*EXTRACTED INFORMATION*

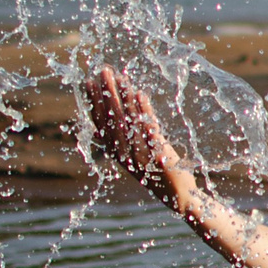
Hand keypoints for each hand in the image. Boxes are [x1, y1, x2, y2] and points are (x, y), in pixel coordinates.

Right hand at [85, 65, 196, 209]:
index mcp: (117, 154)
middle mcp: (125, 153)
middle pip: (112, 117)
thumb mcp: (139, 156)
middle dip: (106, 92)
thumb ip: (129, 139)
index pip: (100, 123)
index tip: (88, 82)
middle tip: (103, 70)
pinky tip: (140, 94)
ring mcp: (140, 153)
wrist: (179, 197)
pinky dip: (143, 110)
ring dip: (123, 96)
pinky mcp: (158, 153)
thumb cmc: (159, 174)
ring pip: (128, 119)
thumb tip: (121, 113)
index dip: (93, 102)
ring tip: (119, 76)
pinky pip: (148, 128)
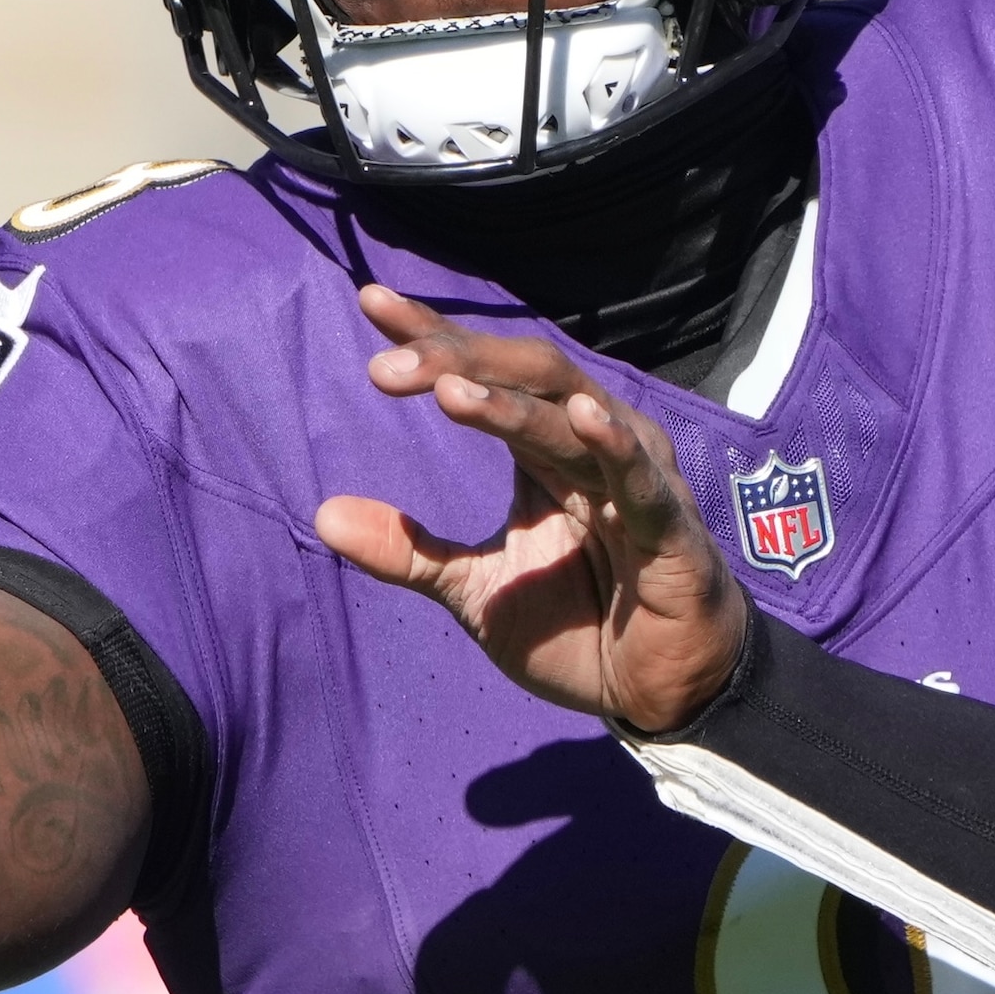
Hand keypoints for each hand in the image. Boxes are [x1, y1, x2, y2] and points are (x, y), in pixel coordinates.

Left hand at [311, 285, 747, 731]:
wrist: (657, 693)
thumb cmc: (577, 630)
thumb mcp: (477, 591)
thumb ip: (410, 552)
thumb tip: (321, 515)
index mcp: (545, 450)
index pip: (485, 376)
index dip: (433, 337)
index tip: (371, 300)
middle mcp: (593, 445)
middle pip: (526, 378)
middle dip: (458, 363)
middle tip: (386, 368)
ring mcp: (636, 480)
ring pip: (571, 418)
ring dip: (511, 402)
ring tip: (448, 388)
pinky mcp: (672, 528)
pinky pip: (641, 479)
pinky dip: (615, 443)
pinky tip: (582, 415)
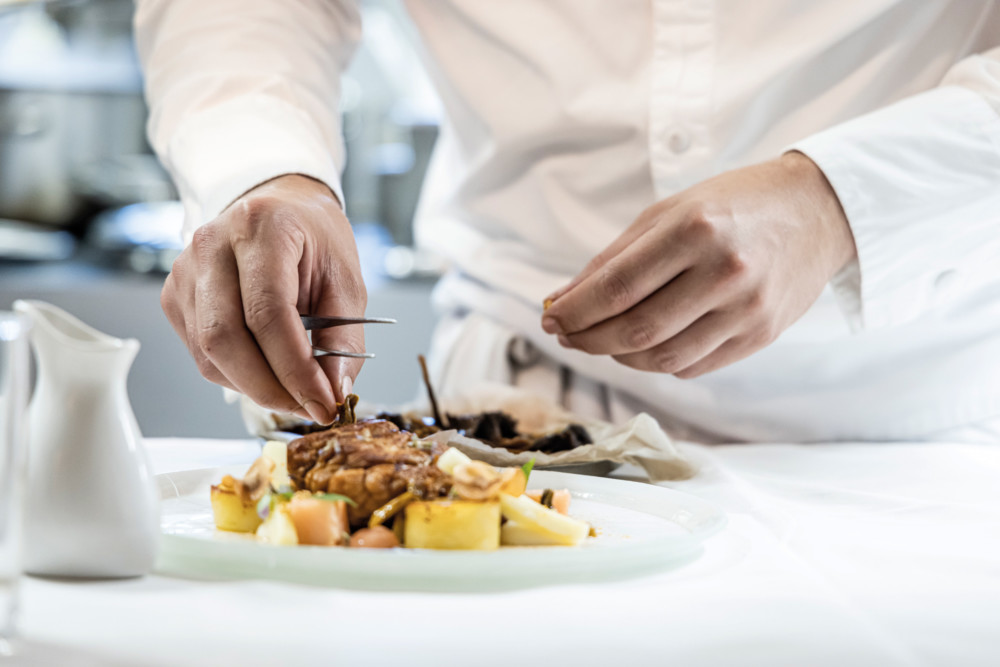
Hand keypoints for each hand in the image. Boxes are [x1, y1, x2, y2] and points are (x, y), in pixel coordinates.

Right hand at [161, 174, 366, 422]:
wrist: (279, 208)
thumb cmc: (314, 239)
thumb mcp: (346, 281)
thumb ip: (344, 338)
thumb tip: (332, 391)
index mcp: (261, 228)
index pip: (268, 313)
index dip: (295, 369)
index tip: (324, 403)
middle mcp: (211, 244)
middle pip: (225, 338)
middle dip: (270, 388)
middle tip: (308, 407)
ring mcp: (184, 270)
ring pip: (210, 354)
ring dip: (254, 386)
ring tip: (294, 390)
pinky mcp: (174, 295)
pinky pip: (201, 354)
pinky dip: (236, 374)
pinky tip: (267, 369)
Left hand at [541, 152, 855, 377]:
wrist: (816, 209)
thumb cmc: (732, 204)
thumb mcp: (669, 212)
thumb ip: (615, 258)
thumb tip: (564, 300)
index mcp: (694, 229)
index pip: (616, 287)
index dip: (575, 311)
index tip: (550, 318)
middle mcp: (724, 271)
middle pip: (636, 330)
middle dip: (589, 339)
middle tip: (567, 334)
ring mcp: (747, 308)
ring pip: (662, 358)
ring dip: (619, 357)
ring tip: (602, 340)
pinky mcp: (761, 335)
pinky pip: (693, 366)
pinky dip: (658, 362)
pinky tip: (644, 346)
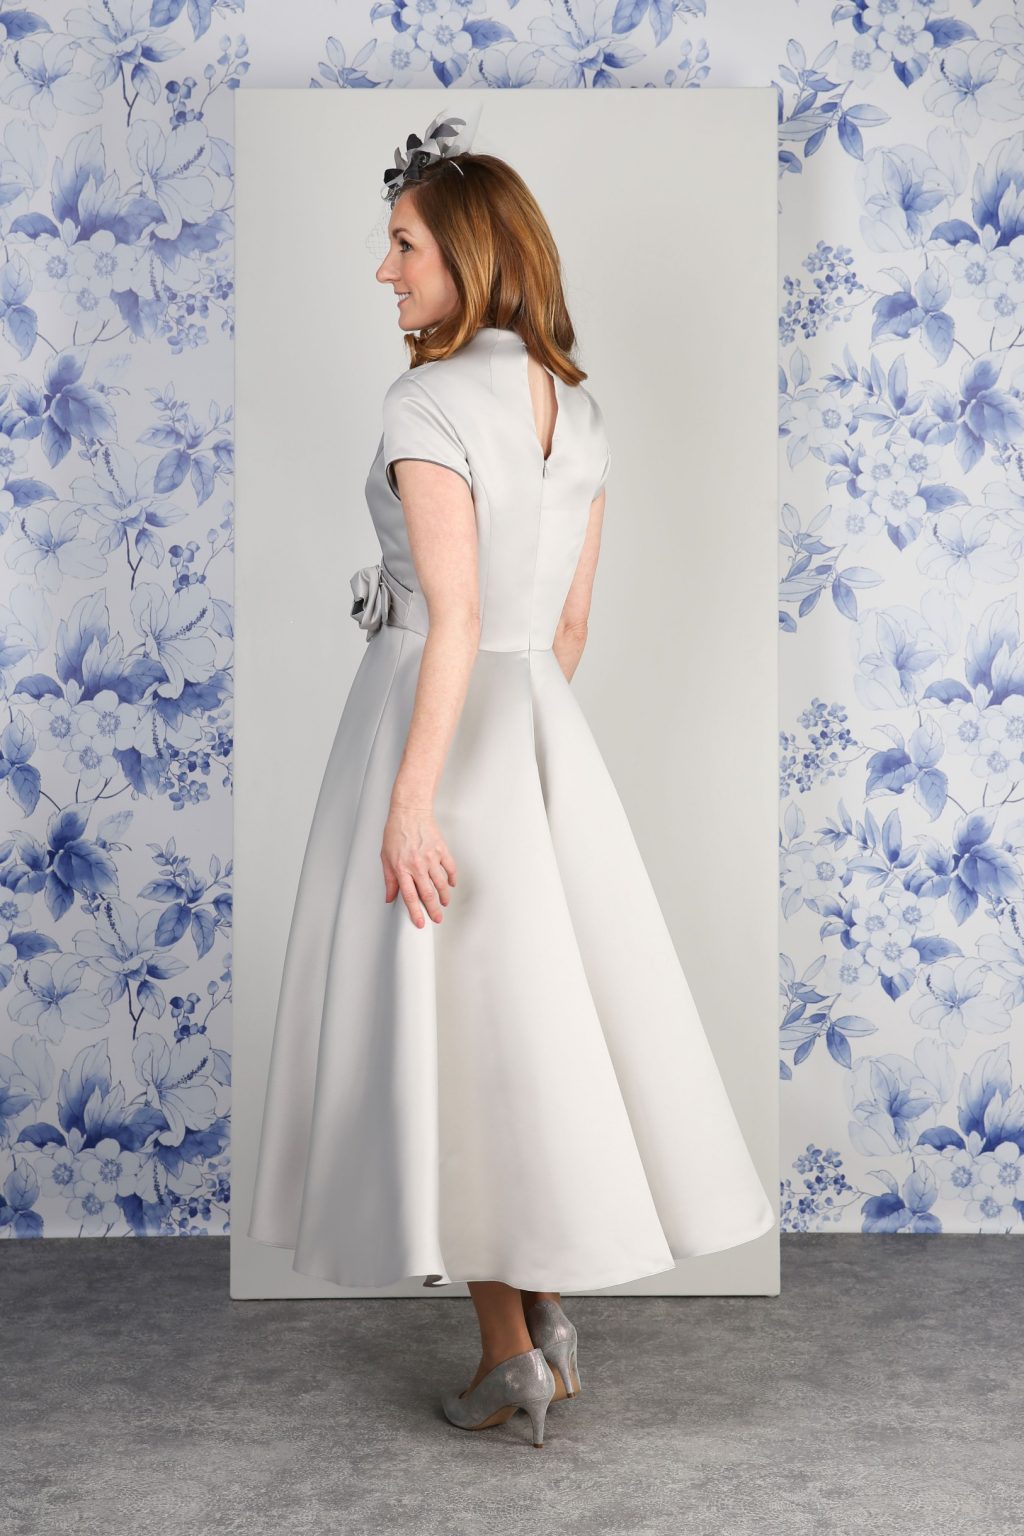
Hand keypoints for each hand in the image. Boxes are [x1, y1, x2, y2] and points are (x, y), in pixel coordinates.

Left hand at [381, 800, 456, 927]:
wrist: (410, 812)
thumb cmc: (396, 832)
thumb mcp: (386, 857)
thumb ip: (389, 879)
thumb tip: (390, 897)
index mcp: (402, 868)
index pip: (410, 896)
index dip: (416, 912)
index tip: (421, 922)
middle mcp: (417, 865)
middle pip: (428, 894)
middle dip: (434, 910)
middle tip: (437, 918)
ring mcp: (431, 857)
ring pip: (441, 884)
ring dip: (444, 897)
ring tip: (444, 903)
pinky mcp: (441, 850)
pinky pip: (450, 868)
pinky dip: (452, 878)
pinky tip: (451, 884)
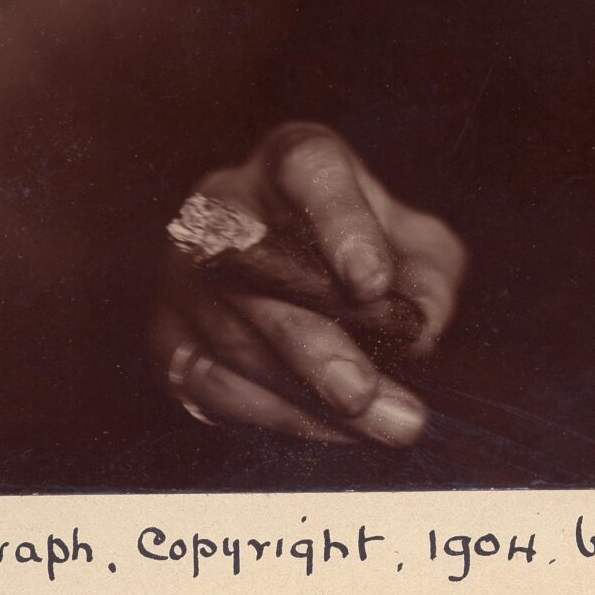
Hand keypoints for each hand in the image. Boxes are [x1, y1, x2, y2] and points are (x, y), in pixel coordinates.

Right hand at [150, 123, 467, 446]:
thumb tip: (423, 322)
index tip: (373, 281)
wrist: (295, 269)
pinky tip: (332, 433)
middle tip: (365, 394)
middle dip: (315, 342)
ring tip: (382, 427)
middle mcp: (225, 203)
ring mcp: (184, 270)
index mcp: (292, 160)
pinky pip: (211, 385)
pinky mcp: (165, 336)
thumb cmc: (365, 251)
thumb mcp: (414, 244)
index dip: (340, 223)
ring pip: (236, 340)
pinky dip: (274, 417)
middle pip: (259, 269)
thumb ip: (429, 274)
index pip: (309, 168)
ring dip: (307, 397)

*EXERCISE*
Using the listing above, show every line that includes the string "wrist".

*TASK RESULT*
wrist: (179, 197)
wrist: (657, 693)
wrist: (279, 208)
wrist: (816, 209)
wrist: (410, 812)
wrist: (295, 269)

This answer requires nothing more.